Please go over the material below and count each line with the string "down", giving only the total.

_DATA BELOW_
■ ■ ■

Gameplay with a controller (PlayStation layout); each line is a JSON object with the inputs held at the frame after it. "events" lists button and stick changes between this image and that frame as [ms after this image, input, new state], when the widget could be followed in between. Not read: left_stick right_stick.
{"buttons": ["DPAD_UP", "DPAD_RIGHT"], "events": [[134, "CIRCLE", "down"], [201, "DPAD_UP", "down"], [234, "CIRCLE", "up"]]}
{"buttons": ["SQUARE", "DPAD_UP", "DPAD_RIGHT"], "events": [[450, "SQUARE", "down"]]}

■ ■ ■

_EXERCISE OUTPUT_
2